A Associação Nacional de Assembleias Municipais (ANAM) defendeu esta semana, em audição na 13.ª Comissão Parlamentar da Reforma do Estado e Poder Local, a criação de uma entidade inspetiva especificamente vocacionada para as autarquias locais, propondo a designação de Inspeção-Geral da Administração Autárquica (IGAA).
Para a ANAM, a extinção da antiga “Inspeção-Geral da Administração Local (IGAL), no âmbito das medidas adotadas durante o período de assistência financeira internacional, criou uma lacuna no sistema de acompanhamento e fiscalização do Poder Local que importa agora suprir”.
Segundo o presidente da ANAM, Fernando Santos Pereira, a “existência de uma entidade autónoma permitirá não apenas reforçar a vertente inspetiva das autarquias, atualmente assegurada de forma limitada pela Inspeção-Geral das Finanças, mas sobretudo desenvolver uma importante função preventiva, orientadora e de apoio técnico aos municípios”.
"A prevenção da corrupção faz-se também através da criação de mecanismos que promovam segurança jurídica na tomada de decisão. Os municípios necessitam de uma entidade especializada que, para além da fiscalização, possa emitir orientações, recomendações e procedimentos claros, permitindo que os autarcas decidam com maior confiança, transparência e salvaguarda do interesse público", afirmou Fernando Santos Pereira.

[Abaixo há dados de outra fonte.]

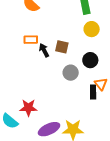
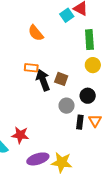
black arrow: (44, 50) -> (43, 80), size x1.5
black rectangle: (93, 92) -> (80, 122), moved

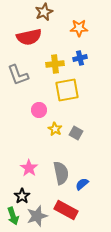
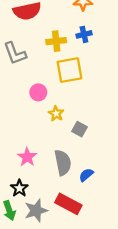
gray square: (76, 133) -> (80, 129), moved

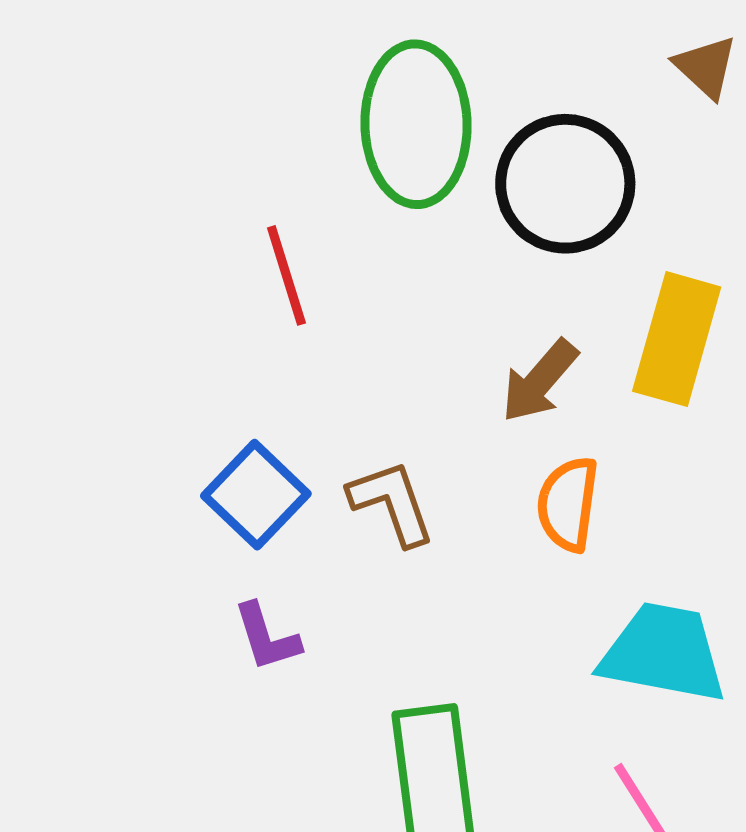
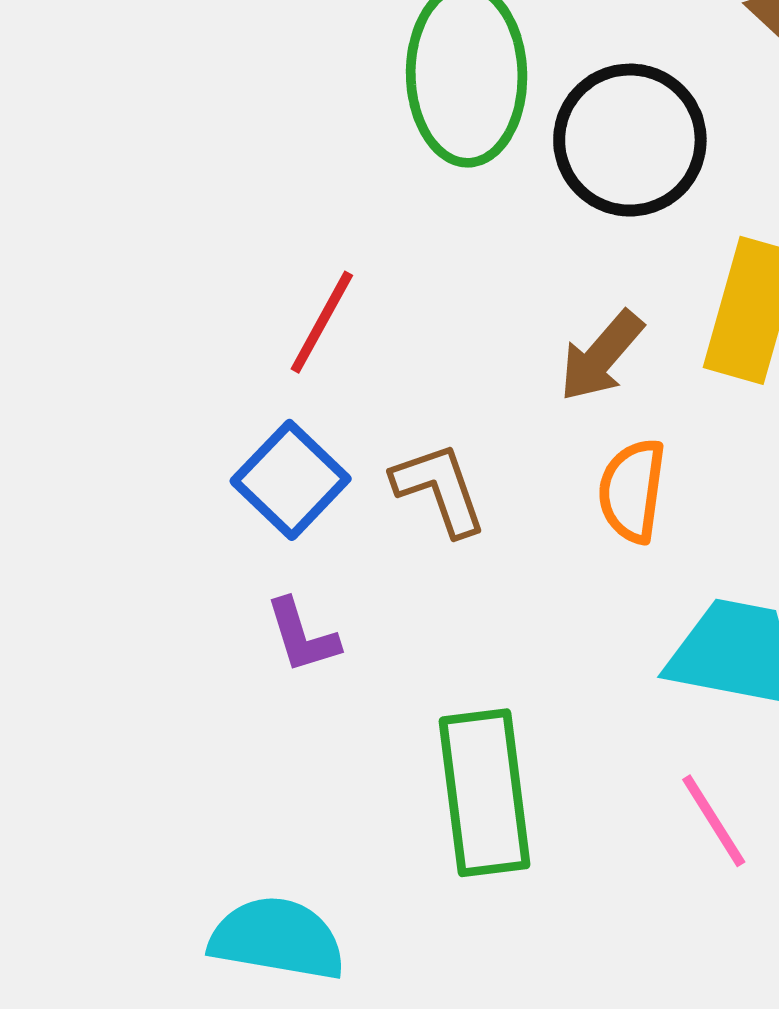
red line: (286, 275) -> (322, 322), moved, turned 46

“A ANAM considera que a futura IGAA deverá assumir um papel ativo na promoção de boas práticas administrativas, na uniformização de procedimentos e na prevenção de riscos, contribuindo para uma administração local mais eficiente, transparente e preparada para responder aos desafios atuais”, refere o comunicado enviado aos órgãos de comunicação social.
“A associação defende, por isso, que o Governo avance com brevidade para a criação desta entidade, entendendo que a sua existência constitui um instrumento essencial para reforçar a confiança dos cidadãos nas instituições locais e melhorar a qualidade da governação municipal”, sublinha a mesma associação que adianta que “durante a audição parlamentar, a ANAM defendeu igualmente a elaboração de um Código Autárquico, que reúna e sistematize a vasta legislação atualmente dispersa aplicável às autarquias locais”.
Para a associação, a “concentração do regime jurídico num único diploma permitirá maior clareza, coerência e segurança jurídica, facilitando o exercício de funções por parte dos autarcas e promovendo uma atuação administrativa mais eficiente”.
"O atual enquadramento legal encontra-se excessivamente fragmentado. Um Código Autárquico constituiria um instrumento essencial para simplificar a atividade diária dos eleitos locais, reduzir dúvidas interpretativas e contribuir para uma gestão pública mais eficaz", sublinhou, ainda, o presidente da ANAM.
“Na audição parlamentar, a ANAM reiterou igualmente a sua posição favorável à revisão da Lei de Organização e Processo do Tribunal de Contas, considerando que a reforma poderá contribuir para reduzir burocracias e acelerar a execução de investimentos públicos, desde que continue plenamente salvaguardado o rigor da fiscalização financeira e sejam reforçados os meios humanos e técnicos daquela instituição”, acrescenta a nota de imprensa que reitera que a “ANAM reafirma a sua disponibilidade para colaborar com a Assembleia da República e com o Governo na construção destas reformas estruturais, que considera fundamentais para o reforço do Poder Local democrático e para uma administração pública mais moderna, transparente e próxima dos cidadãos”.